Когда мы вернулись, то стали вспоминать былые времена, которые сейчас уже не вызывают ужаса. Я достал бумаги из сейфа, где они лежали с тех самых пор. И как же мы были поражены, когда увидели, что из всей груды отпечатанных на машинке страниц лишь мои позднейшие дневники, записные книжки Мины и Сьюарда и меморандум Ван Хельсинга являются действительно документальным подтверждением всего пережитого нами. Мы с трудом могли поверить в то, что это единственные факты безумной истории. Ван Хельсинг подвел итог, усадив нашего сына к себе на колени:
– Нам не нужны доказательства! Мы никого не просим верить нам! В один из дней этот мальчик откроет, какая бесстрашная у него мать. Пока что он знает только ее заботу и ласку, но позже поймет, почему несколько мужчин любят ее больше жизни.
Джонатан Харкер
Глава первая
Дневник Джонатана Харкера
(записано стенографически)
3 мая
Выехал из Мюнхена 1 мая в 8 часов 35 минут вечера и прибыл в Вену рано утром на следующий день; должен был приехать в 6 часов 46 минут, но поезд опоздал на час. Будапешт, кажется, удивительно красивый город; по крайней мере такое впечатление произвело на меня то, что я мельком видел из окна вагона, и небольшая прогулка по улицам. Я боялся отдаляться от вокзала. У меня было такое чувство, точно мы покинули запад и оказались на востоке, а самый западный из великолепных мостов через Дунай, который достигает здесь громадной ширины и глубины, напомнил мне о том, что мы находимся недалеко от Турции. Выехали мы своевременно и прибыли в Клаузенберг[2] после полуночи. Я остановился на ночь в гостинице «Руаяль». К обеду или, вернее, к ужину подали цыпленка, приготовленного каким-то оригинальным способом с красным перцем – прекрасное оригинальное блюдо, но сильно возбуждающее жажду.
(Примечание: надо взять рецепт для Мины.)

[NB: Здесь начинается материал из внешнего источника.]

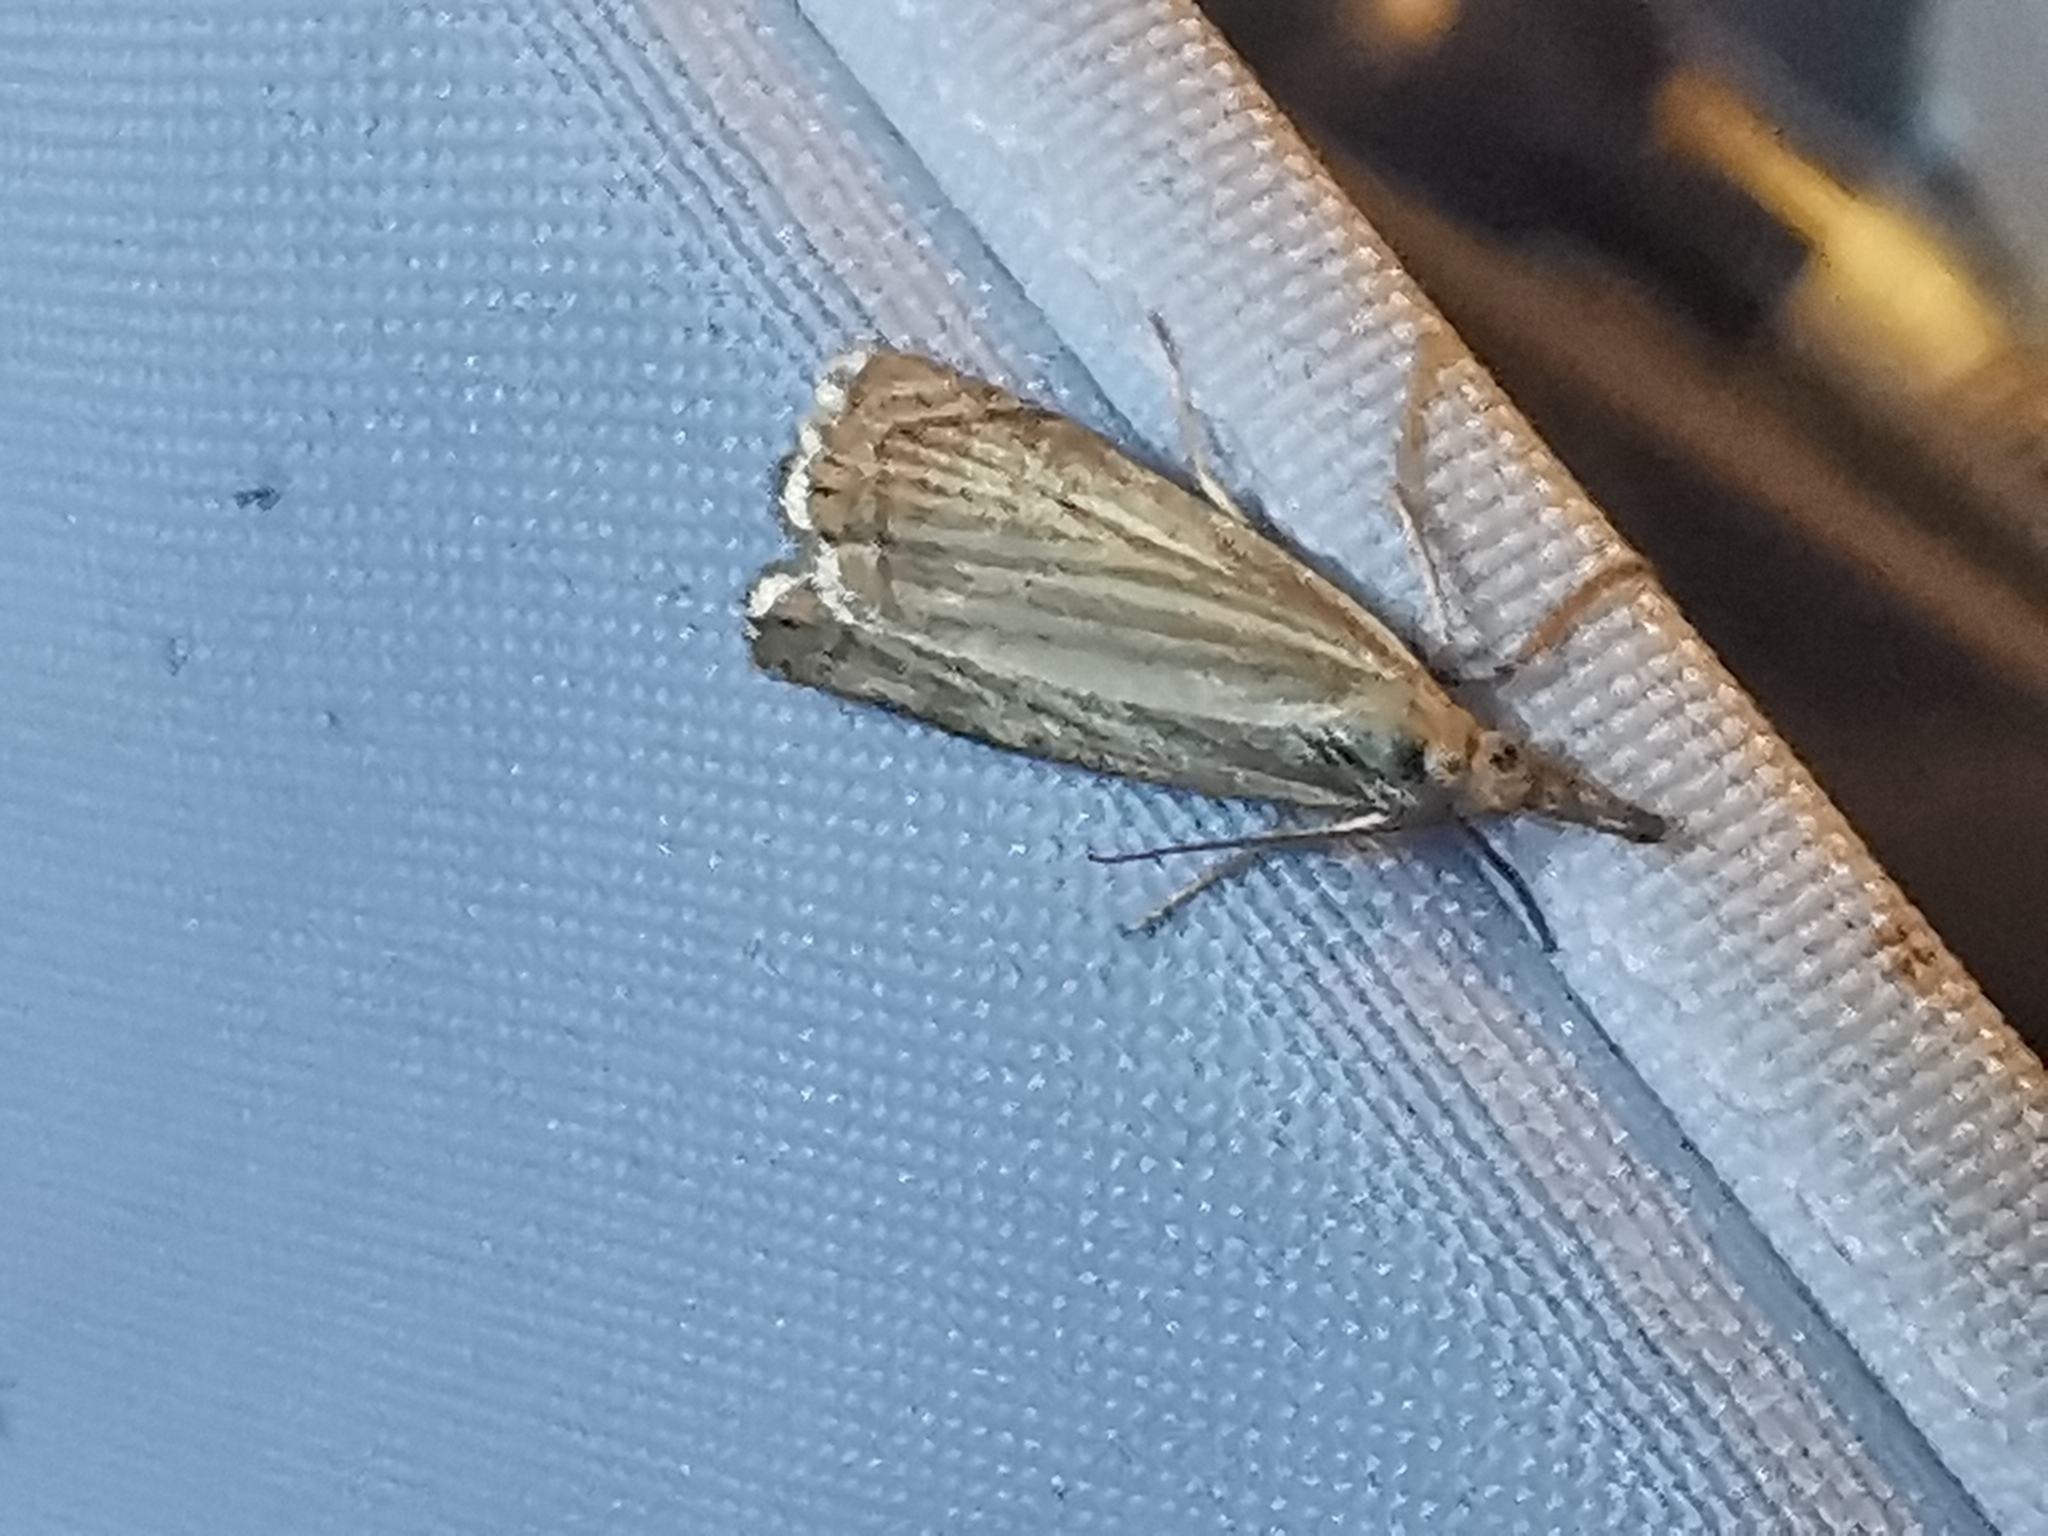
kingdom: Animalia
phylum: Arthropoda
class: Insecta
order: Lepidoptera
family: Crambidae
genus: Chrysoteuchia
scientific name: Chrysoteuchia culmella
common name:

Я пришел к заключению, что как ни скудны мои познания в немецком языке, все же они оказали мне большую услугу. Право, не знаю, как бы я обошелся без них. Во время моего последнего пребывания в Лондоне я воспользовался свободным временем, чтобы посетить Британский музей[3], где рылся в книгах и атласах книжного отдела Трансильвании; мне казалось, что впоследствии, при моем сношении с магнатами этой страны, всякая мелочь может пригодиться. Я выяснил, что интересовавшая меня область лежит на крайнем востоке страны, как раз на границах трех областей: Трансильвании, Молдавии и Буковины[4], посреди Карпатских гор; я убедился, что это одна из самых диких и малоизвестных частей Европы и никакие географические карты и другие источники не могли мне помочь определить местоположение «Замка Дракулы», так как до сих пор нет подробной географической карты этой области. Но все же мне удалось узнать, что почтовый город Быстрица – упомянутый графом Дракулой – существует на самом деле. Здесь я внесу кое-какие примечания, дабы впоследствии, когда буду рассказывать Мине о своем путешествии и пребывании в этих краях, восстановить в памяти все виденное мною. Трансильвания населена четырьми различными народностями: саксонцами[5] – на севере, валахами[6] – на юге, мадьярами[7] – на западе и секлерами[8] – на востоке и северо-востоке. Я нахожусь среди последних. Они утверждают, что происходят от Атиллы и гуннов[9]. Возможно, что так оно и есть, поскольку в XI веке, когда мадьяры завоевали страну, она была сплошь заселена гуннами.
Я где-то вычитал, что в недрах Карпатских гор зародились суеверные предания и легенды всего мира, как будто в них находится центр водоворота фантазии; если это так на самом деле, то мое пребывание здесь обещает быть очень интересным.